** START OF Material for this exercise **

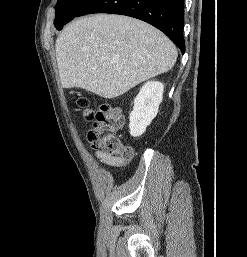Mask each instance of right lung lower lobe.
Returning <instances> with one entry per match:
<instances>
[{
    "mask_svg": "<svg viewBox=\"0 0 247 257\" xmlns=\"http://www.w3.org/2000/svg\"><path fill=\"white\" fill-rule=\"evenodd\" d=\"M183 10L184 0H92L76 17L90 13H110L143 20L160 29L184 54Z\"/></svg>",
    "mask_w": 247,
    "mask_h": 257,
    "instance_id": "obj_1",
    "label": "right lung lower lobe"
}]
</instances>
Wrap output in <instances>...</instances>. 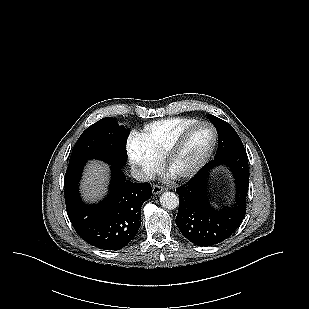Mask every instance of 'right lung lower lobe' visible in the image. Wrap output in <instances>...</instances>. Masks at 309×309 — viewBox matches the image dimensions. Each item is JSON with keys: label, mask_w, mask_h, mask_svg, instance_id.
Listing matches in <instances>:
<instances>
[{"label": "right lung lower lobe", "mask_w": 309, "mask_h": 309, "mask_svg": "<svg viewBox=\"0 0 309 309\" xmlns=\"http://www.w3.org/2000/svg\"><path fill=\"white\" fill-rule=\"evenodd\" d=\"M86 161L67 168L65 203L68 217L77 234L90 245L103 250H119L128 245L141 225V207L151 198L149 183L126 179L121 167L112 165L109 193L98 204L87 205L78 185Z\"/></svg>", "instance_id": "obj_1"}]
</instances>
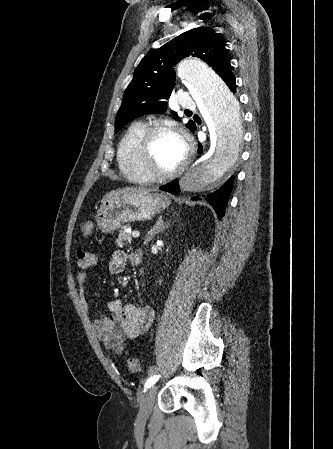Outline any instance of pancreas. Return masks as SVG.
<instances>
[{"mask_svg": "<svg viewBox=\"0 0 333 449\" xmlns=\"http://www.w3.org/2000/svg\"><path fill=\"white\" fill-rule=\"evenodd\" d=\"M127 226L123 228V230L120 231V234L118 236V239L116 240V243L119 247H122L124 245H128L132 241V236L130 233L126 232Z\"/></svg>", "mask_w": 333, "mask_h": 449, "instance_id": "pancreas-1", "label": "pancreas"}]
</instances>
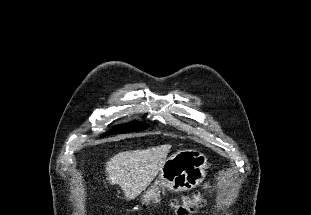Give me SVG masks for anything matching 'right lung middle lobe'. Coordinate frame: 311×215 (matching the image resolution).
Instances as JSON below:
<instances>
[{
  "label": "right lung middle lobe",
  "mask_w": 311,
  "mask_h": 215,
  "mask_svg": "<svg viewBox=\"0 0 311 215\" xmlns=\"http://www.w3.org/2000/svg\"><path fill=\"white\" fill-rule=\"evenodd\" d=\"M147 128V125L137 122H132L128 125H119L114 127L112 130L113 134H123V133H129V132H137L142 131Z\"/></svg>",
  "instance_id": "dd1d6c3e"
}]
</instances>
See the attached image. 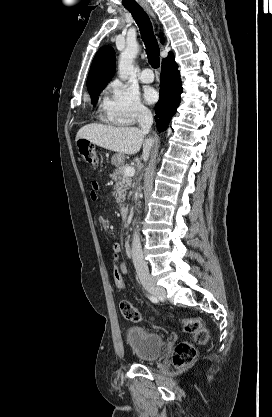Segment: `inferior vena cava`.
Segmentation results:
<instances>
[{"instance_id": "602c4592", "label": "inferior vena cava", "mask_w": 272, "mask_h": 417, "mask_svg": "<svg viewBox=\"0 0 272 417\" xmlns=\"http://www.w3.org/2000/svg\"><path fill=\"white\" fill-rule=\"evenodd\" d=\"M138 122L143 132L148 133L152 124L153 116L149 109L141 107L138 114ZM132 260L138 276H148L149 270L142 251L140 238L137 232L134 233L132 241Z\"/></svg>"}]
</instances>
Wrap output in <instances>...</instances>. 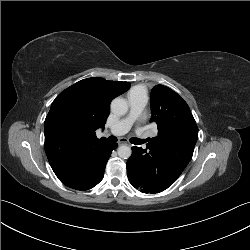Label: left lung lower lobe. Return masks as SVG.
Listing matches in <instances>:
<instances>
[{
    "instance_id": "0a47b994",
    "label": "left lung lower lobe",
    "mask_w": 250,
    "mask_h": 250,
    "mask_svg": "<svg viewBox=\"0 0 250 250\" xmlns=\"http://www.w3.org/2000/svg\"><path fill=\"white\" fill-rule=\"evenodd\" d=\"M146 145V149L132 147V155L127 161V174L134 188L154 194L167 189L176 181L193 153L188 150L183 155L178 154L179 147L173 143L159 147L150 143Z\"/></svg>"
}]
</instances>
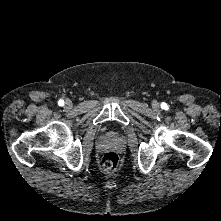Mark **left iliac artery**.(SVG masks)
Here are the masks:
<instances>
[{
	"label": "left iliac artery",
	"mask_w": 221,
	"mask_h": 221,
	"mask_svg": "<svg viewBox=\"0 0 221 221\" xmlns=\"http://www.w3.org/2000/svg\"><path fill=\"white\" fill-rule=\"evenodd\" d=\"M166 107H167V104H166V103H162V104H161V108H162V109H165Z\"/></svg>",
	"instance_id": "obj_1"
}]
</instances>
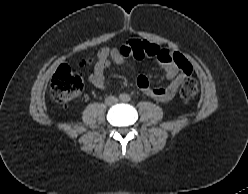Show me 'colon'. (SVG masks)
I'll list each match as a JSON object with an SVG mask.
<instances>
[{"instance_id": "5ec220e1", "label": "colon", "mask_w": 248, "mask_h": 194, "mask_svg": "<svg viewBox=\"0 0 248 194\" xmlns=\"http://www.w3.org/2000/svg\"><path fill=\"white\" fill-rule=\"evenodd\" d=\"M133 56L143 58L154 53V46L149 42L133 41ZM93 60L84 61L86 65L92 64ZM187 74L191 72V67L186 68ZM84 81L81 74L73 70L68 65H61L55 71L51 82L50 92L52 99L57 103H66L81 92ZM198 85L195 79L188 78L184 81L180 89V98L184 104H189L197 93Z\"/></svg>"}]
</instances>
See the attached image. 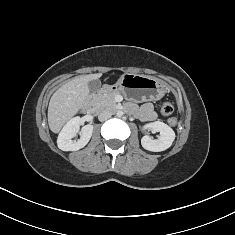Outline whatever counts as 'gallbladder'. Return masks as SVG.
<instances>
[{"label":"gallbladder","instance_id":"bac80fb5","mask_svg":"<svg viewBox=\"0 0 235 235\" xmlns=\"http://www.w3.org/2000/svg\"><path fill=\"white\" fill-rule=\"evenodd\" d=\"M88 87H89V90H90L91 93H95L100 89L101 82H100V80H91L88 83Z\"/></svg>","mask_w":235,"mask_h":235}]
</instances>
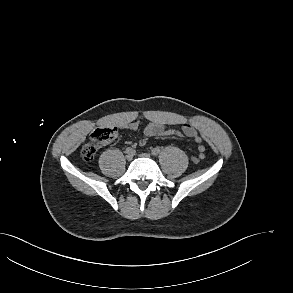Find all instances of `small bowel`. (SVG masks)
Listing matches in <instances>:
<instances>
[{
	"label": "small bowel",
	"mask_w": 293,
	"mask_h": 293,
	"mask_svg": "<svg viewBox=\"0 0 293 293\" xmlns=\"http://www.w3.org/2000/svg\"><path fill=\"white\" fill-rule=\"evenodd\" d=\"M146 119L148 123L145 127L144 133L147 137L155 136H168V137H190L193 138L196 143L199 144V151L204 152L205 148L202 143V138L197 133V130L190 124H184L181 130L169 129L167 127L168 121L166 118L161 117L155 113L149 112L146 114ZM122 127H130L132 129H137L139 123L133 121L130 123H124Z\"/></svg>",
	"instance_id": "1"
}]
</instances>
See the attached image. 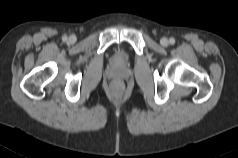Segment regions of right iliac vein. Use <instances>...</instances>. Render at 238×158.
<instances>
[{
	"instance_id": "right-iliac-vein-1",
	"label": "right iliac vein",
	"mask_w": 238,
	"mask_h": 158,
	"mask_svg": "<svg viewBox=\"0 0 238 158\" xmlns=\"http://www.w3.org/2000/svg\"><path fill=\"white\" fill-rule=\"evenodd\" d=\"M70 42H74L75 41V37L71 36L69 39Z\"/></svg>"
}]
</instances>
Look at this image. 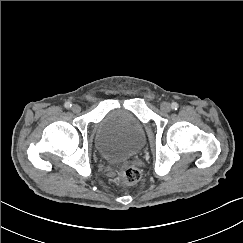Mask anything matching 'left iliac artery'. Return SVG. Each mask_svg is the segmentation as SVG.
I'll return each mask as SVG.
<instances>
[{"label": "left iliac artery", "instance_id": "obj_1", "mask_svg": "<svg viewBox=\"0 0 243 243\" xmlns=\"http://www.w3.org/2000/svg\"><path fill=\"white\" fill-rule=\"evenodd\" d=\"M171 107H172V109L177 110V109H178V103L173 102V103L171 104Z\"/></svg>", "mask_w": 243, "mask_h": 243}]
</instances>
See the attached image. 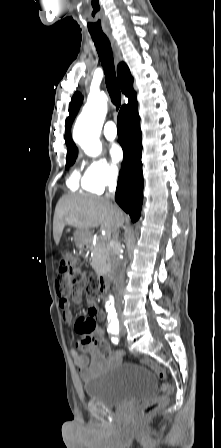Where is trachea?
Instances as JSON below:
<instances>
[{
	"label": "trachea",
	"instance_id": "obj_1",
	"mask_svg": "<svg viewBox=\"0 0 221 448\" xmlns=\"http://www.w3.org/2000/svg\"><path fill=\"white\" fill-rule=\"evenodd\" d=\"M101 64L103 66L105 81L112 104L118 109L121 105V92L116 78L111 44L105 35H92Z\"/></svg>",
	"mask_w": 221,
	"mask_h": 448
}]
</instances>
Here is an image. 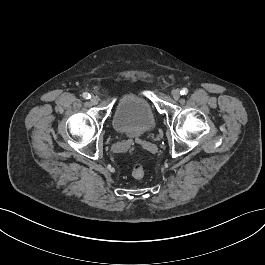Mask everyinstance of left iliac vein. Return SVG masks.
<instances>
[{
  "mask_svg": "<svg viewBox=\"0 0 265 265\" xmlns=\"http://www.w3.org/2000/svg\"><path fill=\"white\" fill-rule=\"evenodd\" d=\"M172 97L175 99V100H178L180 98V90L179 89H174L172 91Z\"/></svg>",
  "mask_w": 265,
  "mask_h": 265,
  "instance_id": "4c4485c4",
  "label": "left iliac vein"
}]
</instances>
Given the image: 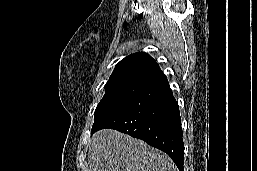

** END OF Material for this exercise **

Reproduce the listing above verbatim, beginning at the line that contains "Outline any instance" and ending after the line that contains "226L123 228V230L120 231V234L118". Omit the pictures from your output.

| Response to this exercise |
Outline any instance of pancreas. Return masks as SVG.
<instances>
[{"mask_svg": "<svg viewBox=\"0 0 333 449\" xmlns=\"http://www.w3.org/2000/svg\"><path fill=\"white\" fill-rule=\"evenodd\" d=\"M127 226L123 228V230L120 231V234L118 236V239L116 240V243L119 247H122L124 245H128L132 241V236L130 233L126 232Z\"/></svg>", "mask_w": 333, "mask_h": 449, "instance_id": "pancreas-1", "label": "pancreas"}]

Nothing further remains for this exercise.